A three-day celebration of photography will launch on Georgia’s Black Sea coast later this month, when the Batumi Photodays festival brings established photographers and emerging creatives from Georgia and abroad to the city.
Organisers of the annual show will bring over 30 artists from around the world to Batumi’s Contemporary Art Space venue for the principal display titled Mirror Land, while a photo lab workshop, three exhibitions by celebrated creatives and nighttime screenings rounding off the programme.
Opening on August 30, the festival will host its main exhibition with a theme of warped reality, false values and influence of fake news and political events on social consciousness and perception.
[The display explores the] double standards that our society share with the false structures, lost and messed up meanings and values [that] come across with the traditions and established rules,” a preview for the exhibition said.
Works by 31 artists from the Black Sea region, Europe and beyond will be exhibited, highlighting personal experiences of the creatives and connecting them to the festival theme.
Designed to support emerging artists in developing their ideas, the Photo Lab platform will open the same day in the seaside location. It will involve project pitching for selected participants with their mentors, with the winner to be revealed on the final day.
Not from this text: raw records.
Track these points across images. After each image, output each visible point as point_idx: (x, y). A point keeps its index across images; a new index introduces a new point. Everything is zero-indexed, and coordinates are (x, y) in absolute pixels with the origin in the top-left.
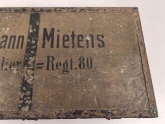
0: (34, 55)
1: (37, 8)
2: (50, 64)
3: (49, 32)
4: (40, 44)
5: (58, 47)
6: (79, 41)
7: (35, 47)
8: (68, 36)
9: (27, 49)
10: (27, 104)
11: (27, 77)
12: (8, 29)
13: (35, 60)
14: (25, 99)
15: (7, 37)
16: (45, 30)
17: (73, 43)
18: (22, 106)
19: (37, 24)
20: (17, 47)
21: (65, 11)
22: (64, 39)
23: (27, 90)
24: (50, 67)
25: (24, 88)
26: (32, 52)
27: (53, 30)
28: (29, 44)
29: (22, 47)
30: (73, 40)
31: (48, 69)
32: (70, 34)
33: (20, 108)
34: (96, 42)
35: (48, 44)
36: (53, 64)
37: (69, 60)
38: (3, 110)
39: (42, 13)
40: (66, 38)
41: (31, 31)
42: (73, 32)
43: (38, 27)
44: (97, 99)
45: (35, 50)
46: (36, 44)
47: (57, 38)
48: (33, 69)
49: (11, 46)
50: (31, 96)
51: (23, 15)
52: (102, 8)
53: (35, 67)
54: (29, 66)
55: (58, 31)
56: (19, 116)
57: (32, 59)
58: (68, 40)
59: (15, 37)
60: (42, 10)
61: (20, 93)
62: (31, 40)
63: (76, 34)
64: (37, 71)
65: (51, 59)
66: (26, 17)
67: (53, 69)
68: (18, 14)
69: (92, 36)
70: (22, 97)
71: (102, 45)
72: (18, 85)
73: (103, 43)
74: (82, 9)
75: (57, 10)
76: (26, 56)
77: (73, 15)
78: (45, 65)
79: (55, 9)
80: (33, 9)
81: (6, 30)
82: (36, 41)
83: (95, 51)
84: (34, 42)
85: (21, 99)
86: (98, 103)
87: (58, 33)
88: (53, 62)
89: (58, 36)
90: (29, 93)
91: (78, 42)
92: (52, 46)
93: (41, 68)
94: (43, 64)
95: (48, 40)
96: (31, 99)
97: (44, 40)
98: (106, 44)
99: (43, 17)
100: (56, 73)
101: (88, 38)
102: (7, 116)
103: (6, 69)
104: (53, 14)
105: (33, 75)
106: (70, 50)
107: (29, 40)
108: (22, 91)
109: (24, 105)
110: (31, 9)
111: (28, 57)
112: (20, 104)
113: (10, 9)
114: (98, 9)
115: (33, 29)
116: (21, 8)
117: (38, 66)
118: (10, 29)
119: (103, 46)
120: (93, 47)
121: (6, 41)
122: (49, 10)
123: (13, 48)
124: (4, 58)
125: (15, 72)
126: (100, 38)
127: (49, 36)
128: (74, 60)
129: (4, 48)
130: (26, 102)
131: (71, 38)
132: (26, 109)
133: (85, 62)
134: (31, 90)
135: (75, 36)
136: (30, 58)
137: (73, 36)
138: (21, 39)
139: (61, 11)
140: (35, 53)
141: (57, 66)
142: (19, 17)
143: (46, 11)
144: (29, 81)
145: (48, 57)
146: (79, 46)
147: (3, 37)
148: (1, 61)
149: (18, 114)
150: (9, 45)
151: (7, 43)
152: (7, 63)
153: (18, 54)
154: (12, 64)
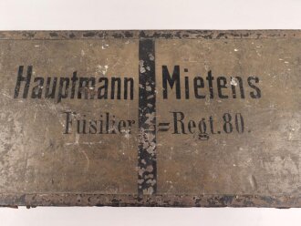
0: (152, 110)
1: (149, 31)
2: (179, 124)
3: (171, 72)
4: (159, 91)
5: (187, 97)
6: (219, 87)
7: (152, 96)
8: (201, 80)
9: (140, 100)
10: (149, 185)
11: (146, 145)
12: (106, 67)
13: (155, 119)
14: (146, 177)
15: (106, 80)
16: (165, 68)
17: (211, 90)
18: (143, 188)
19: (152, 59)
20: (126, 98)
21: (194, 36)
22: (195, 84)
23: (148, 164)
24: (180, 130)
25: (143, 161)
26: (149, 105)
27: (177, 68)
28: (143, 93)
29: (132, 98)
30: (211, 85)
31: (176, 132)
32: (205, 76)
33: (140, 191)
34: (247, 89)
36: (183, 125)
37: (207, 118)
38: (116, 193)
39: (157, 40)
40: (199, 82)
41: (143, 71)
42: (210, 73)
43: (152, 64)
44: (254, 179)
45: (153, 101)
46: (153, 92)
47: (184, 83)
48: (154, 132)
49: (116, 95)
50: (154, 172)
51: (127, 43)
52: (254, 31)
53: (157, 128)
54: (146, 126)
55: (186, 70)
56: (141, 202)
57: (150, 116)
58: (202, 86)
59: (119, 80)
60: (157, 34)
61: (137, 168)
62: (144, 86)
63: (215, 75)
64: (160, 135)
65: (179, 117)
66: (132, 48)
67: (183, 132)
68: (118, 41)
69: (239, 79)
70: (141, 174)
71: (257, 94)
72: (135, 155)
73: (258, 90)
74: (221, 34)
75: (181, 34)
76: (140, 112)
77: (207, 43)
78: (172, 125)
79: (179, 33)
80: (142, 33)
81: (104, 69)
82: (153, 87)
83: (247, 103)
84: (149, 89)
85: (140, 178)
86: (256, 185)
87: (187, 74)
88: (183, 121)
89: (187, 78)
90: (151, 168)
91: (219, 89)
92: (178, 96)
93: (166, 130)
94: (168, 124)
95: (172, 86)
96: (155, 177)
97: (165, 86)
98: (263, 93)
100: (188, 138)
101: (234, 83)
102: (123, 201)
103: (113, 132)
104: (176, 41)
105: (154, 141)
106: (208, 102)
107: (141, 86)
108: (141, 165)
109: (145, 185)
110: (138, 33)
111: (144, 114)
112: (139, 184)
113: (106, 33)
114: (247, 33)
115: (145, 67)
116: (123, 31)
117: (161, 127)
118: (110, 66)
119: (259, 95)
120: (243, 97)
121: (106, 87)
122: (168, 35)
123: (119, 98)
124: (108, 114)
125: (127, 136)
126: (253, 82)
127: (172, 78)
128: (215, 119)
129: (106, 98)
130: (148, 182)
131: (206, 82)
132: (150, 191)
133: (233, 121)
134: (154, 164)
135: (213, 78)
136: (147, 115)
137: (210, 78)
138: (129, 83)
139: (187, 36)
140: (154, 106)
141: (189, 127)
142: (122, 47)
143: (163, 35)
144: (150, 150)
145: (175, 114)
146: (221, 96)
147: (101, 80)
148: (104, 119)
149: (140, 200)
150: (113, 93)
151: (109, 90)
152: (114, 122)
153: (128, 107)
154: (122, 125)
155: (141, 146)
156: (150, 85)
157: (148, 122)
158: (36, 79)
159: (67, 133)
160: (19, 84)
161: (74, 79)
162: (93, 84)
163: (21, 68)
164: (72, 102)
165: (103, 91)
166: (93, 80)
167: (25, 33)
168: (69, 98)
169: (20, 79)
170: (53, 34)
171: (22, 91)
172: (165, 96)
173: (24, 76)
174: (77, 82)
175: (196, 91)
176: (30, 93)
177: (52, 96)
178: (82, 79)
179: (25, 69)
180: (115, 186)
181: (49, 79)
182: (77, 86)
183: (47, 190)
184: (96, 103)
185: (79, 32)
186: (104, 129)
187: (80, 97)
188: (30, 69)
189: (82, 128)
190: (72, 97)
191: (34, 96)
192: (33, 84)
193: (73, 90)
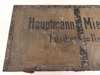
0: (83, 33)
1: (77, 5)
3: (87, 20)
4: (84, 26)
5: (95, 28)
7: (81, 28)
8: (99, 22)
9: (77, 30)
11: (82, 46)
12: (63, 18)
13: (84, 36)
14: (84, 59)
15: (63, 22)
16: (84, 18)
18: (83, 63)
19: (79, 15)
20: (72, 29)
21: (94, 7)
22: (97, 24)
23: (84, 54)
25: (82, 53)
27: (89, 18)
28: (77, 27)
29: (74, 29)
31: (93, 41)
35: (88, 27)
36: (95, 39)
38: (73, 65)
39: (80, 8)
43: (80, 17)
45: (82, 30)
47: (92, 23)
48: (85, 42)
49: (68, 28)
50: (87, 57)
51: (69, 9)
54: (81, 39)
55: (92, 19)
60: (80, 6)
61: (80, 55)
62: (78, 24)
64: (87, 43)
65: (93, 36)
66: (71, 11)
67: (96, 41)
70: (82, 58)
72: (78, 50)
75: (89, 6)
76: (78, 34)
78: (91, 39)
80: (75, 6)
81: (62, 19)
88: (95, 37)
89: (93, 22)
92: (91, 28)
93: (89, 41)
94: (89, 38)
95: (88, 24)
96: (87, 59)
97: (85, 24)
99: (82, 11)
102: (76, 69)
103: (69, 41)
104: (87, 9)
105: (85, 45)
107: (77, 25)
109: (84, 62)
110: (73, 6)
111: (80, 35)
112: (82, 62)
113: (61, 6)
115: (77, 18)
116: (67, 5)
117: (87, 40)
118: (64, 18)
122: (84, 7)
124: (66, 35)
125: (74, 43)
127: (88, 22)
129: (64, 29)
132: (86, 64)
134: (86, 54)
136: (81, 35)
138: (72, 23)
139: (91, 7)
140: (83, 32)
141: (98, 39)
142: (68, 11)
143: (82, 7)
144: (84, 48)
145: (91, 35)
147: (61, 22)
148: (65, 37)
149: (83, 68)
150: (66, 27)
152: (69, 38)
153: (73, 32)
154: (72, 39)
155: (81, 47)
156: (80, 24)
157: (81, 37)
158: (37, 22)
159: (51, 42)
160: (30, 24)
161: (51, 22)
162: (58, 24)
163: (30, 18)
165: (63, 26)
166: (58, 22)
167: (31, 6)
168: (50, 29)
169: (30, 22)
170: (42, 6)
171: (31, 26)
172: (86, 28)
173: (31, 21)
174: (52, 23)
175: (97, 26)
177: (43, 28)
178: (54, 22)
179: (32, 18)
180: (72, 62)
181: (41, 22)
183: (45, 65)
184: (61, 31)
185: (51, 6)
186: (65, 40)
187: (54, 29)
188: (34, 18)
189: (56, 40)
190: (51, 29)
191: (36, 28)
192: (35, 24)
193: (51, 26)
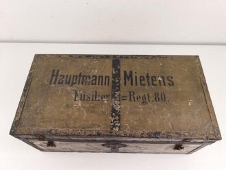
0: (118, 90)
1: (117, 55)
2: (132, 97)
3: (128, 74)
4: (122, 82)
5: (136, 85)
6: (153, 81)
7: (119, 84)
8: (144, 78)
9: (112, 86)
10: (117, 126)
11: (115, 106)
13: (120, 94)
14: (115, 122)
15: (96, 77)
16: (125, 72)
17: (148, 82)
19: (119, 68)
20: (105, 85)
21: (140, 58)
22: (140, 79)
24: (132, 100)
25: (114, 114)
26: (117, 88)
27: (131, 72)
28: (113, 82)
29: (108, 85)
30: (148, 79)
31: (131, 100)
32: (145, 76)
33: (112, 129)
34: (167, 82)
35: (128, 82)
36: (134, 98)
37: (147, 95)
38: (99, 129)
39: (122, 59)
40: (142, 78)
41: (114, 73)
42: (147, 74)
43: (119, 70)
44: (171, 124)
45: (119, 86)
46: (119, 82)
47: (135, 79)
48: (119, 101)
50: (119, 120)
51: (107, 60)
52: (169, 56)
53: (121, 99)
54: (115, 98)
55: (136, 73)
57: (117, 93)
58: (144, 80)
59: (102, 77)
60: (121, 57)
61: (110, 118)
62: (115, 79)
63: (150, 75)
64: (122, 102)
65: (132, 94)
66: (109, 62)
67: (134, 101)
68: (102, 60)
69: (163, 77)
71: (172, 84)
72: (109, 111)
73: (173, 82)
74: (153, 57)
76: (112, 91)
77: (146, 61)
78: (129, 97)
79: (132, 56)
80: (114, 56)
81: (95, 72)
82: (119, 80)
83: (167, 88)
84: (117, 81)
85: (112, 122)
86: (173, 127)
87: (136, 75)
88: (134, 96)
89: (136, 77)
90: (117, 118)
92: (132, 84)
93: (125, 100)
94: (126, 97)
95: (128, 79)
96: (119, 122)
97: (125, 79)
98: (175, 84)
99: (123, 62)
100: (137, 103)
101: (160, 79)
102: (103, 134)
103: (99, 100)
104: (131, 60)
105: (119, 104)
106: (146, 87)
107: (113, 80)
108: (113, 116)
109: (114, 126)
110: (112, 56)
111: (115, 92)
112: (111, 126)
113: (97, 56)
114: (166, 57)
115: (115, 71)
116: (105, 55)
117: (123, 98)
118: (98, 71)
119: (173, 85)
120: (165, 85)
121: (96, 80)
122: (127, 57)
123: (102, 84)
124: (96, 92)
125: (106, 102)
126: (170, 78)
127: (128, 76)
128: (150, 95)
129: (95, 84)
131: (146, 78)
132: (117, 129)
133: (160, 96)
134: (119, 116)
137: (148, 77)
138: (107, 78)
139: (136, 58)
140: (120, 89)
141: (137, 99)
142: (104, 62)
143: (124, 57)
144: (117, 109)
146: (153, 85)
147: (93, 77)
148: (94, 94)
149: (111, 133)
150: (99, 82)
151: (97, 81)
152: (99, 95)
153: (106, 89)
154: (103, 97)
155: (113, 107)
156: (117, 79)
157: (116, 96)
158: (61, 76)
159: (75, 100)
160: (52, 77)
161: (80, 76)
162: (89, 78)
163: (54, 71)
164: (78, 86)
165: (94, 82)
167: (57, 55)
168: (77, 85)
169: (53, 75)
170: (71, 56)
171: (53, 81)
172: (125, 84)
173: (55, 74)
175: (141, 82)
176: (57, 82)
177: (69, 83)
178: (84, 76)
179: (56, 71)
180: (98, 126)
181: (67, 76)
182: (81, 79)
183: (63, 128)
184: (91, 86)
185: (84, 55)
186: (94, 98)
187: (82, 83)
188: (58, 71)
189: (83, 98)
190: (79, 84)
191: (59, 83)
192: (59, 78)
193: (79, 81)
Mentors for the platform are visual artist and art critic Manfred Bator, documentary photographers Yusuke Hishida and Dina Oganova, Jeauk Lucas Kang, founder and manager of the Suwon International Photo Festival and Sabine Seitz, Managing Director of Fotografie Forum Frankfurt.
Georgian photographer Lasha “Fox” Tsertsvadze and French-based Italian creative Dorian Teti will bring their own work, centred around personal experiences and intimate moments, to viewers the following day.
In The Visit, Teti explores family, memory and identity, among other subjects, seeing the project as a look at search and alienation. Tsertsvadze — who will display his project titled Giorgi at the festival — is known for taking similarly personal and intimate subjects for his photographic work, focusing on youth and social circumstances surrounding them.
Photographs from the project border |korea by Yusuke Hishida. Photo: Yusuke Hishida.
Photographer Dina Oganova will curate works for both exhibitions, before the Photodays event sets the stage for the third personal show, in which Tokyo-based Yusuke Hishida presents his work under the title border |korea. Curated by Jeauk Kang the photographs will be displayed at the K2 cafe in the city.
All three days of the festival will also feature nighttime screenings at the Contemporary Art Space and the K2 location.
Founded in 2015 as a joint event of Ukrainian and Georgian organisers, Batumi Photodays was originally held as part of Odessa/Batumi Photo Days festival, before a new format saw the two events held separately starting in 2018.
Organisers see the festival’s task in focusing “on a small but professional scale, to create a unique alternative platform for artistic practice and future development.”
This year’s Batumi Photodays will run between August 30-September 1.